Zersetzend, revisionistisch
Hans Bentzien datiert das endgültige Ende des Aufbruchs auf den Spätsommer 1965. In der Sowjetunion war Chrustschow durch Leonid Breschnew gestürzt worden, Ulbricht seinerseits witterte in der bevorstehenden großen Koalition von CDU und SPD in der Bundesrepublik Deutschland einen "Rollback-Versuch der Mauer". Beider Fazit: keinerlei ideologische Weichheit. Die Defa aber schien genau dies zu praktizieren. Bentzien: "Ulbricht schäumte, Altmeister Maetzig und die jungen Regisseure bliesen alle in das gleiche Horn: die Gesellschaft ist sehr verbesserungswürdig." Die Vorwürfe, die nun quasi über Nacht gegen die Filme gestrickt wurden, lauteten: zersetzend, revisionistisch, pervers, obszön, gewalttätig. Und: Sie würden nichts anderes als praktische Belege der Entfremdungstheorie sein. Gerade das kam einem Sakrileg gleich, hatte sich die SED doch strikt von der 1963 in Prag durchgeführten Kafka-Konferenz distanziert, auf der die Entfremdung als eine auch dem Sozialismus immanente Erscheinung nachgewiesen worden war. Ulbricht und seine Adlaten, so resümiert Bentzien, sahen in den ostdeutschen Intellektuellen eine Gefahr, "ihnen steckte das latente Mißtrauen gegen jede Art von selbständigem Denken außerhalb der vorgegebenen Dogmen noch in den Knochen.

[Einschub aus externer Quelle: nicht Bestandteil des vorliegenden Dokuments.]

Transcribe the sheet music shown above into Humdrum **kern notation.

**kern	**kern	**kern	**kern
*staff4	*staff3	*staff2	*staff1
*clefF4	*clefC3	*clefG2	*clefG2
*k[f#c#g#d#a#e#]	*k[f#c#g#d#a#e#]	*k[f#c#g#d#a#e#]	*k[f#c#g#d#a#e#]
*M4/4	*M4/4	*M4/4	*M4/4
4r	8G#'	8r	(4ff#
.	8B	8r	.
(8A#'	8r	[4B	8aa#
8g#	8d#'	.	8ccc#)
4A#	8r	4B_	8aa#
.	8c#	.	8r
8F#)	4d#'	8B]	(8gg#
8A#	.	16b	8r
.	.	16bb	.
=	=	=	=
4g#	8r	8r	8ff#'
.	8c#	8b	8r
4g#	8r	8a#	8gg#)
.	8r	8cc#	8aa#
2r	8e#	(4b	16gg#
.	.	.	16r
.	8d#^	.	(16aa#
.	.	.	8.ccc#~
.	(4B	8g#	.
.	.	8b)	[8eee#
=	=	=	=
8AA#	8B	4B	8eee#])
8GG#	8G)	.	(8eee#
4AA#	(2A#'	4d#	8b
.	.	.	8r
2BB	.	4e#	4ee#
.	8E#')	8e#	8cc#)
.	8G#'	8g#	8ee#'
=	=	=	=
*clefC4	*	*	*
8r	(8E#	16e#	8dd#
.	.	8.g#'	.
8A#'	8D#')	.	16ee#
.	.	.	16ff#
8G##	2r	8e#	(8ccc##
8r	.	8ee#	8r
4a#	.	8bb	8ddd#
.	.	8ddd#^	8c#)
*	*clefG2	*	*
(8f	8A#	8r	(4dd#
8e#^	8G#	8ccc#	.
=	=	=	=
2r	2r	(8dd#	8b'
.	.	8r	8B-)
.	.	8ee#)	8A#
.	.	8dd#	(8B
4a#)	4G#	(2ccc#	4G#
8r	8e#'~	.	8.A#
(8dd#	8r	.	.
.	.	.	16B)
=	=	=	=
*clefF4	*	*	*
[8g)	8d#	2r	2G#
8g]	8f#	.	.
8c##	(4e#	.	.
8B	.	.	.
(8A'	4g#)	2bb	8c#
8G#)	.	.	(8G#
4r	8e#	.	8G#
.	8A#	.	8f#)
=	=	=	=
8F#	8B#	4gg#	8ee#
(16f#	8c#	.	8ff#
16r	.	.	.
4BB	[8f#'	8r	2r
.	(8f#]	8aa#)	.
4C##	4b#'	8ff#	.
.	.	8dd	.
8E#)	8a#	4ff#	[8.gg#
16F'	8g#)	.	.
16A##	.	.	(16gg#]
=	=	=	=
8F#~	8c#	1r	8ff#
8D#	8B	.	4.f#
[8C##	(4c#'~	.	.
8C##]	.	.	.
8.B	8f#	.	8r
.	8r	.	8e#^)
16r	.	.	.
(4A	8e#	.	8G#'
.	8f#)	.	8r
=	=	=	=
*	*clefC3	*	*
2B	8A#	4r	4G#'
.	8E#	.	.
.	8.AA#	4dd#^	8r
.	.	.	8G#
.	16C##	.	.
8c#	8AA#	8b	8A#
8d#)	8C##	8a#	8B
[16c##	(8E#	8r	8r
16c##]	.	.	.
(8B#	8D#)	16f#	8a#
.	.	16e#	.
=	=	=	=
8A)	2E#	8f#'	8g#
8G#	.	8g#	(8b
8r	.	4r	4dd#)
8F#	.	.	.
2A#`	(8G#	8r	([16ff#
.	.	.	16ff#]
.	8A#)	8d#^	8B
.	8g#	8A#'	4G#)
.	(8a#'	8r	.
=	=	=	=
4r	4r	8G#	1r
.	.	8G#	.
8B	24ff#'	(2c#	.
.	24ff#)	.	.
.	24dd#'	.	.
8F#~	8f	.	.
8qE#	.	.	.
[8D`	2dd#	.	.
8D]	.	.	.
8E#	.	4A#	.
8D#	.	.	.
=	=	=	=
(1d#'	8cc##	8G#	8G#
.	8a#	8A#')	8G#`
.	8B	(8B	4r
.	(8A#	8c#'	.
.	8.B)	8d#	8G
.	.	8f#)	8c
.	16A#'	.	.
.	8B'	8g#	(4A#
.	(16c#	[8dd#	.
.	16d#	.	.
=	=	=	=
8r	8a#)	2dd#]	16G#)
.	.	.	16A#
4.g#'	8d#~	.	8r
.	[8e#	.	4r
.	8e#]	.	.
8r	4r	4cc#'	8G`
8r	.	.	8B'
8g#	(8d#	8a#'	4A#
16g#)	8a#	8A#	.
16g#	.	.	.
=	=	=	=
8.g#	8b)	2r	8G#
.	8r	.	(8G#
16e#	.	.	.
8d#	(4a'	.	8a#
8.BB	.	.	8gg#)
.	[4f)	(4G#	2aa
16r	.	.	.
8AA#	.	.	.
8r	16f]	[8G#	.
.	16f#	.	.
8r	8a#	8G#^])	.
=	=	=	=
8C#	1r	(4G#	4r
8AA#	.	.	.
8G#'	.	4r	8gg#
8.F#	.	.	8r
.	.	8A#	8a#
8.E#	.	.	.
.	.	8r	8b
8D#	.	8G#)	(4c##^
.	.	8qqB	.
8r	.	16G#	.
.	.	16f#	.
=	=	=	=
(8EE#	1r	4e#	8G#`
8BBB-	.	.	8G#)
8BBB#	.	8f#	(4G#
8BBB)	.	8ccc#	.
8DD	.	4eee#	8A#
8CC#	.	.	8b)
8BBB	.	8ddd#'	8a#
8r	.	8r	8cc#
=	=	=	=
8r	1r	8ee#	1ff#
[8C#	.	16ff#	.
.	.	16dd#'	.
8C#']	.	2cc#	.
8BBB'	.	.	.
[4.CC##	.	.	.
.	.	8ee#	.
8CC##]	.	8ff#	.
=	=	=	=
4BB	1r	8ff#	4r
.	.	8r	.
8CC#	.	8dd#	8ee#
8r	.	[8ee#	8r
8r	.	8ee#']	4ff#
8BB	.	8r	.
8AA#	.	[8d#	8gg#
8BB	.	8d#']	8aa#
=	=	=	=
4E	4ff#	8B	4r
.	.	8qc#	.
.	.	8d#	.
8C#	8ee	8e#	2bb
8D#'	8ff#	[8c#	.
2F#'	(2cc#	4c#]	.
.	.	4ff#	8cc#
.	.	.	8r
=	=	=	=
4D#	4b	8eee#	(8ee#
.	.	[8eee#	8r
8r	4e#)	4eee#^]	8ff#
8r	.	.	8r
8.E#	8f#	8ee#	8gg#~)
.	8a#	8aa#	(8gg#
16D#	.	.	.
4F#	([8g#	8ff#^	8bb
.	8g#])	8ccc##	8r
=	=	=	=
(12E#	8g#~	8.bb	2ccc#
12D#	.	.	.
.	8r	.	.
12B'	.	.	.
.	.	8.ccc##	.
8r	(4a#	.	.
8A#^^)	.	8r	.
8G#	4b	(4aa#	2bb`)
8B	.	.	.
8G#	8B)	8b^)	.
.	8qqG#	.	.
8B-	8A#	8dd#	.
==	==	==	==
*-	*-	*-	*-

So schlugen sie zu, als sie glaubten, die äußeren Angriffe auf die DDR könnten bei innerer Diskussion über die freiere Gestaltung des Sozialismus, über Reformen seiner Strukturen in der DDR, zu einer Zersetzung führen. (...) Es begann die tiefste Krise zwischen der Partei und einer einflußreichen Bevölkerungsgruppe seit dem 17. Juni 1953. Trotz mancher Versuche, die Spannungen zu entschärfen, ist das nie mehr gelungen." So kann das "Kahlschlag"-Plenum, das, oberflächlich betrachtet, nur ein paar Filme in den Orkus verbannte, heute durchaus als Anfang vom Ende der DDR gewertet werden.